What makes these bike boulevards so great? First, lots of diverters. Every 5-10 blocks I went through some kind of barrier that allowed bicycles and pedestrians, but forced car
traffic to turn. They were incredibly quiet streets, with very few cars going more than a few blocks.
Sometimes the diverters were just a barrier through the center of an intersection, blocking one or both directions of car traffic (like the two pictured at left) but sometimes, especially downtown, they were what I'll call a "mega-diverter." For one very short block, the road was turned into a pedestrian-and-bike-only street, with cars forced to turn at each end.
On these sections there was always nice landscaping; sometimes with benches, water fountains, playground equipment, even a shuffle board court; on one I found a little bodega (pictured at left) where I stopped and bought batteries for my back light. And of course, as nearly everywhere else I went in Vancouver, there were tons of pedestrians making use of this lovely public space.
In many places the boulevard I was on passed through a park or a cemetery (as in the photo below) which I imagine serves the dual purpose of diverting car traffic and providing a safe bike route for people heading to the park.
Perhaps also a third purpose of making the park safer by increasing the number of eyes on it, but not knowing the volume of bicyclists on these routes I can't say how many eyes that would be.
At these park crossings, and everywhere else, the boulevards were incredibly well signed. I had a map with me but wouldn't have needed it - at no place did I ever get "dropped" by the directional signs and stencils on the street. There were signs pointing out turns and crossings, signs indicating connections to other bike routes, large stencils on the ground, and bike icons on street signs as in the photo below.
All of these were as visible to motorists as to bicyclists, both those on the bike boulevard and those crossing it, which I imagine is a good way of letting people who don't bike know where and how numerous the good routes are.
The largest street I ever had to cross without a bike signal was two lanes wide, and even that only happened once. On every other big street crossing, the signal button was in the middle of the road, on a special island constructed for bicyclists, as shown in the photo below. The wait for a green light was always less than 30 seconds.
Sometimes the streets I was crossing were huge - highway sized - and I was surprised that the city was willing to bring all that traffic to a halt just for little old me. Over and over again. But I guess that's what it means to treat bikes as a "preferred" transportation mode.
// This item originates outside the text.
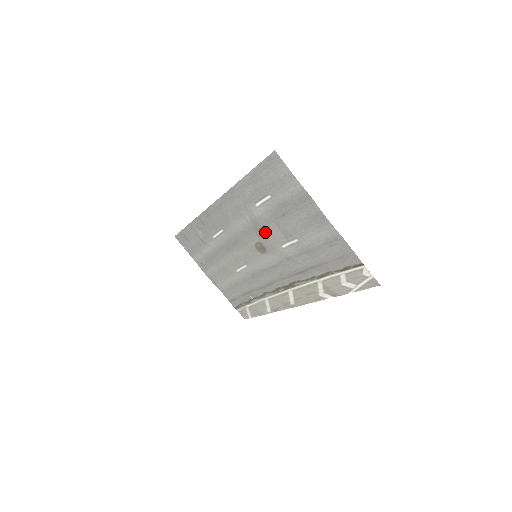
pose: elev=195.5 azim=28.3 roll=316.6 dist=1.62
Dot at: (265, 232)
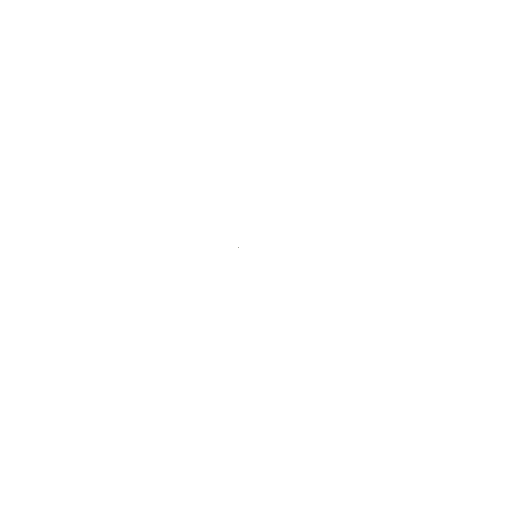
Dot at: occluded
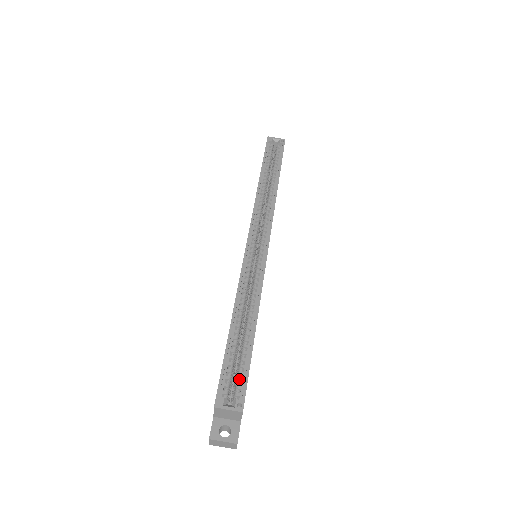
It wasn't until the end of my day, at the edge of town, that I realized that I was far from the center, in a neighborhood that was clearly less affluent than the ones I'd biked through all day, but the boulevards were still just as awesome. The quality and ingenuity of all the traffic-calming and traffic-diverting and way-finding treatments didn't fall as I got farther away from town. Another good lesson for Portland and Oregon.